Gemi Komutanı hızı azalttı. Yine Boğaz’ın Rumeli yakasına sokuldu. Kıyıdan yarların koyu karanlığına sığınarak kuzeye doğru yol almaya başladı. Botun tam hızla olay yerinden bir an önce uzaklaşması akla yakın geliyorsa da fazla yol verilirse kömür yakan bu geminin bacalarından çıkacak alev ve kıvılcımlar düşman muhriplerine Muavenet’in yerini gösterecekti. Bu yüzden Komutan büyük bir soğukkanlılıkla, personelin iliğini kurutan, asabını bozan ağır bir hızla gemiyi seyrettiriyordu. Goliath’ın bulunduğu yerden yükselen duman ve alevleri gören yakındaki İngiliz muhripleri hemen olay yerine yöneldiler. Deniz üstündeki sürülerle insan ve enkaz yığınını görünce çılgına döndüler. Bir muhrip bu akıntılı denizde zor şartlar altında denize atlamış personeli kurtarmaya çalışıyordu.

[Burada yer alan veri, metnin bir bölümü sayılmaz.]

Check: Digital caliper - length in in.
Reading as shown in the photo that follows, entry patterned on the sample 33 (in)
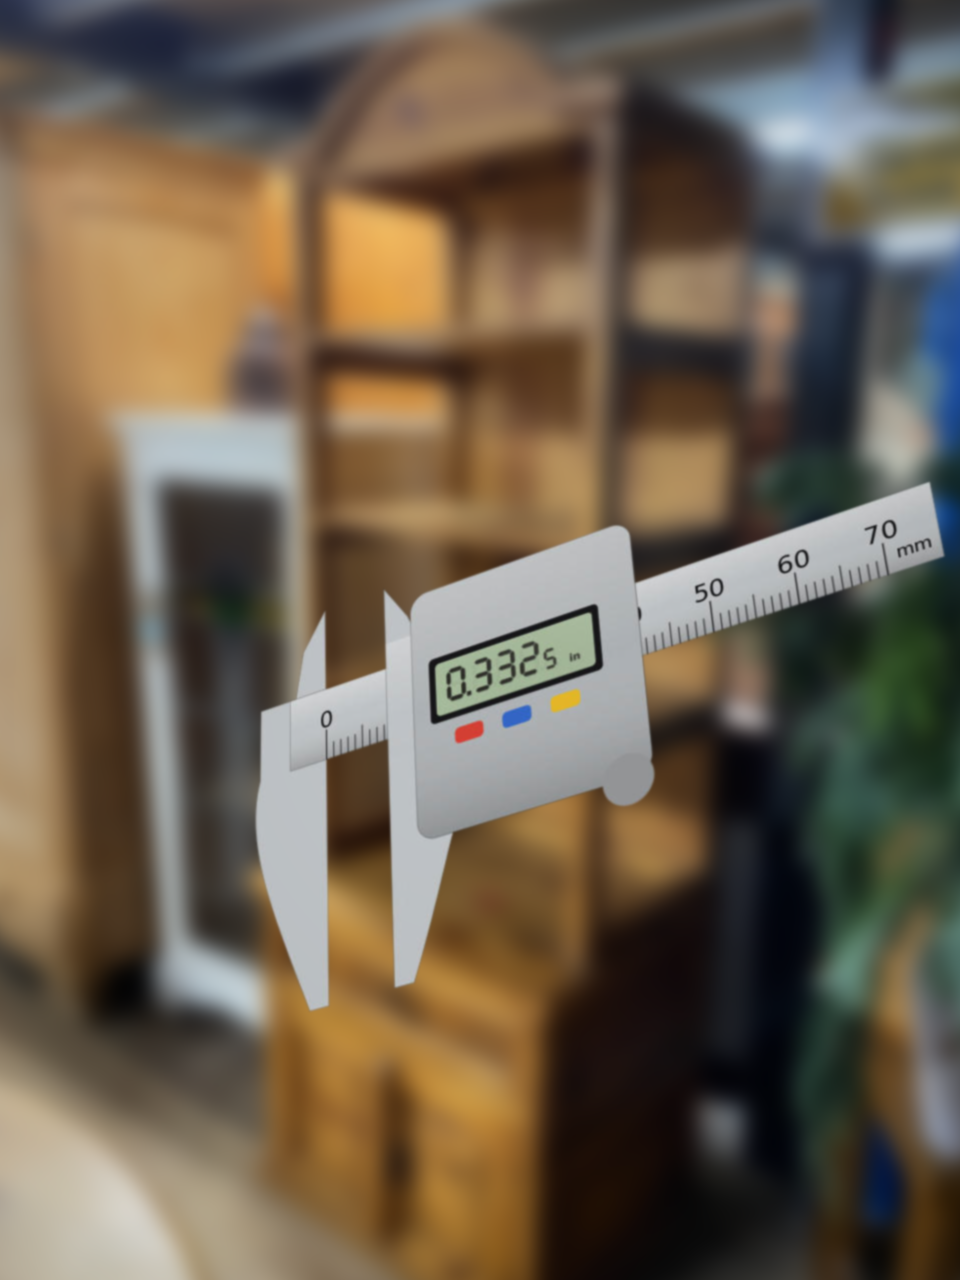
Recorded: 0.3325 (in)
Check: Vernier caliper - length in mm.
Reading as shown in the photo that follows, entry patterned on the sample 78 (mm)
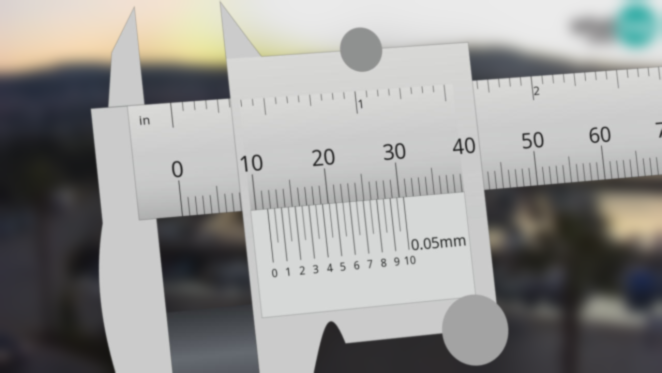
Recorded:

Diğer üç muhrip projektörlerini yakarak Anadolu yakası yönüne doğru hareket ettiler. Olayın gözden kaybolan kahramanını bu yönde aramaya koyuldular. Mayın hatlarının ana geçidi Anadolu yakasında bulunmaktaydı. Bu nedenle, Muavenet’in mayın tarlalarıyla kapanmış olan Rumeli yakasından kaçacağını akıllarına getirmiyorlardı. Muavenet ise mayın hatlarını iyi bildiğinden karanlık Rumeli kıyısının yakınına iyice sokularak, âdeta yarlara sürünerek ilerliyordu Anadolu yakasında hiçbir iz bulamayan muhripler, kudurmuşçasına hızla Rumeli yakasına saldırdılar. Boğaz kıyılarında Türk bataryaları patlamayı duyup olayı gördükleri için Muavenet’in kaçışını heyecanla izliyorlardı. Tüm bataryalar şimdi bu kahraman gemiye ellerinden gelen yardımı yapmak için âdeta birbirleriyle yarışıyorlardı.
Gemiyi korumazlarsa ya düşman pençesine düşecek ya da mayınlanmış bölgelerde başı derde girecekti. Boğaz’ın her iki yakasındaki bataryalarımız, yavrusu üzerine kanat geren ana kuş gibi ışıldaklarını karşılıklı yaktılar ve düşman muhriplerine ateş püskürmeye başladılar. Böylece, Boğaz’ın ortasında ki İngiliz muhriplerinin önüne ışık ve ateşten bir perde gerdiler. Bu durum karşısında düşman gemileri avlarını pençelerine düşürmekten vazgeçip postlarını kurtarmak için geri dönmek zorunda kaldılar.
Sabaha karşı saat 3.30’da Muavenet, mayın tarlalarının başlangıcı olan Soğanlıdere’ye gelip demirledi. Gecenin bu karanlığında Türk gemileri için de mayın tarlalarını geçmeye çalışmak çok sakıncalıydı. Saat 4.45’de gün ağardığında mayın tarlalarının kılavuz şamandıraları seçilecek duruma geldiğinden, Muavenet geçitten içeri daldı ve güvenle Çanakkale üssüne vardı. Muavenet gemisi personeli, bir ömür de yaşanmayacak heyecanı bir gecenin birkaç dakikasında tatmışlar ve Türk Deniz Tarihinin şerefli sayfalarına, her zaman olduğu gibi yeni bir destan yazmışlardı.